As of this week, 4.75 million homeowners are in government or private sector mortgage forbearance programs, according to Black Knight. That is equivalent to 9% of all mortgages outstanding. New analysis, however, shows a large share of these borrowers initially didn't need the bailout, but now more do.
These forbearance programs, most of which are on government-backed loans, allow borrowers to miss monthly payments for at least three months. Those payments must be made up in the future through various options.
While the number of new borrowers entering the plan has slowed dramatically since the start of the programs in early April, Black Knight found a surprising twist in the data: Of the 4.25 million homeowners who were in forbearance at the end of April, nearly half of them actually made their monthly mortgage payment anyway, while 54% did not.
Things changed significantly, however, in May. As of May 19, just 21% of those in forbearance plans had made their May payments. This means that about 1.4 million homeowners who were in forbearance but made their April payments are now at risk of becoming delinquent on their loans in May. This explains why the national delinquency rate, which did make an unprecedented monthly jump in April was not as high as expected.

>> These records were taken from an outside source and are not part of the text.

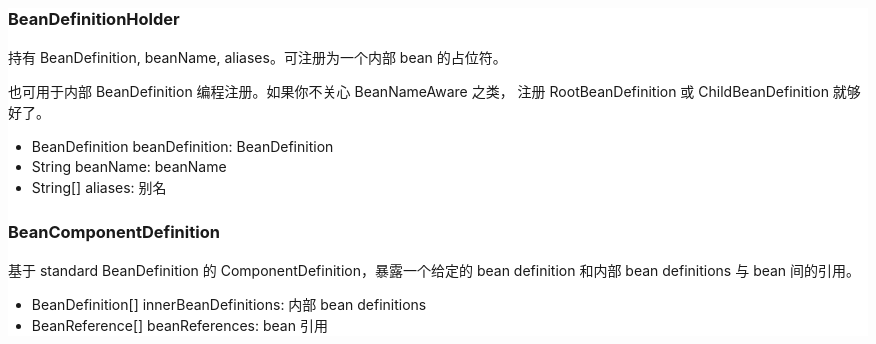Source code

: ### BeanDefinitionHolder

持有 BeanDefinition, beanName, aliases。可注册为一个内部 bean 的占位符。

也可用于内部 BeanDefinition 编程注册。如果你不关心 BeanNameAware 之类，
注册 RootBeanDefinition 或 ChildBeanDefinition 就够好了。

* BeanDefinition beanDefinition: BeanDefinition
* String beanName: beanName
* String[] aliases: 别名

### BeanComponentDefinition

基于 standard BeanDefinition 的 ComponentDefinition，暴露一个给定的 bean definition
和内部 bean definitions 与 bean 间的引用。

* BeanDefinition[] innerBeanDefinitions: 内部 bean definitions
* BeanReference[] beanReferences: bean 引用
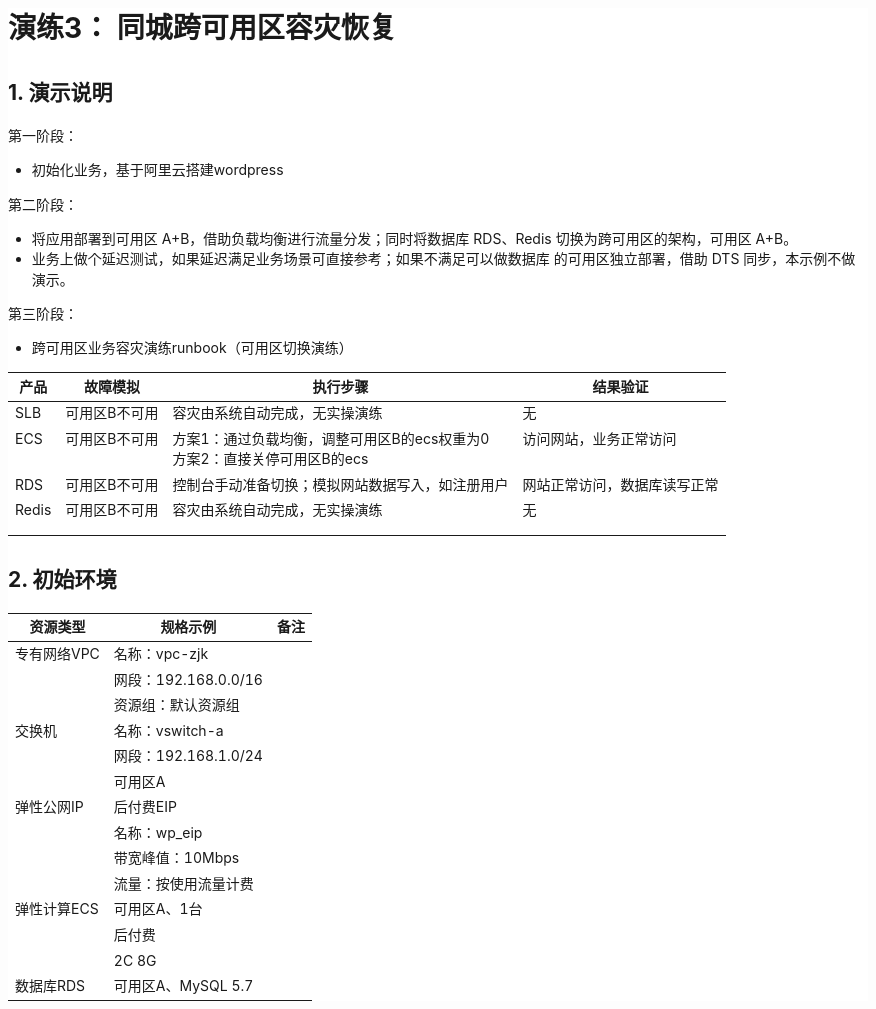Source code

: 





# 演练3： 同城跨可用区容灾恢复

## 1. 演示说明

第一阶段：

- 初始化业务，基于阿里云搭建wordpress

第二阶段：

- 将应用部署到可用区 A+B，借助负载均衡进行流量分发；同时将数据库 RDS、Redis
  切换为跨可用区的架构，可用区 A+B。
- 业务上做个延迟测试，如果延迟满足业务场景可直接参考；如果不满足可以做数据库
  的可用区独立部署，借助 DTS 同步，本示例不做演示。

第三阶段：

- 跨可用区业务容灾演练runbook（可用区切换演练）

| 产品  | 故障模拟      | 执行步骤                                                     | 结果验证                     |
| ----- | ------------- | ------------------------------------------------------------ | ---------------------------- |
| SLB   | 可用区B不可用 | 容灾由系统自动完成，无实操演练                               | 无                           |
| ECS   | 可用区B不可用 | 方案1：通过负载均衡，调整可用区B的ecs权重为0<br />方案2：直接关停可用区B的ecs | 访问网站，业务正常访问       |
| RDS   | 可用区B不可用 | 控制台手动准备切换；模拟网站数据写入，如注册用户             | 网站正常访问，数据库读写正常 |
| Redis | 可用区B不可用 | 容灾由系统自动完成，无实操演练                               | 无                           |
|       |               |                                                              |                              |
|       |               |                                                              |                              |



## 2. 初始环境

| 资源类型    | 规格示例                                   | 备注 |
| ----------- | ------------------------------------------ | ---- |
| 专有网络VPC | 名称：vpc-zjk                              |      |
|             | 网段：192.168.0.0/16                       |      |
|             | 资源组：默认资源组                         |      |
| 交换机      | 名称：vswitch-a                            |      |
|             | 网段：192.168.1.0/24                       |      |
|             | 可用区A                                    |      |
| 弹性公网IP  | 后付费EIP                                  |      |
|             | 名称：wp_eip                               |      |
|             | 带宽峰值：10Mbps                           |      |
|             | 流量：按使用流量计费                       |      |
| 弹性计算ECS | 可用区A、1台                               |      |
|             | 后付费                                     |      |
|             | 2C 8G                                      |      |
| 数据库RDS   | 可用区A、MySQL 5.7                         |      |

"The fact that only 54% of borrowers in forbearance actually missed their payments helps explain the disparity between April's delinquency and forbearance rates," said Anthony Jabbour, CEO of Black Knight. "However, just 21% of borrowers in forbearance have made their May payments, which could lead to another sharp increase in the national delinquency rate for May if those payments are not received before the end of the month."
It may have been that some borrowers were using the forbearance program as a safety net, just in case they were to lose their jobs. Some made partial mortgage payments, so as not to run up their debt.
This new data jibes with a recent survey by Lending Tree that found just 5% of those approved for mortgage forbearance said they wouldn't have been able to pay their mortgage without it. About 1 in 4 said they could have paid their mortgages, but would've needed to skip other essential bills. Nearly 70%, however, said they simply got forbearance because they, "wanted to enjoy some time off from their normal payments," according to the report. Three out of 4 said they felt at least somewhat guilty about that.
When the government's program was announced, through the CARES Act, the federal coronavirus relief package, there was an outcry in the industry because the guidelines specifically stated that borrowers did not need to prove any financial hardship. No paperwork was necessary. They simply had to tell their servicers that they needed help.
In an interview April 1, as the bailout was being rolled out, Mark Calabria, director of the Federal Housing Finance Agency, which regulates Fannie Mae and Freddie Mac, actually pleaded to consumers not to game the system.
"We're operating on the honor system. We are asking and we're putting together a script for servicers. This is supposed to be limited to if you've lost your job, you've lost income," said Calabria. "Please, if you haven't lost your job, continue paying. If you can pay your mortgage please do so because we really need to focus on the people who can't."
Calabria underestimated the number of borrowers who would ask for forbearance, saying he expected it to rise to 2 million by the end of May. It is now more than twice that and rising.
The 4.75 million mortgages in forbearance plans, represent just more than $1 trillion in unpaid principal balances. An estimated 7.1% of all GSE-backed loans and 12.6% of FHA/VA mortgages are now in forbearance. While the number of borrowers in active forbearance increased by just 93,000 in the past week, far higher than the 325,000 rise in the first week of May, volume has started to tick up again slightly.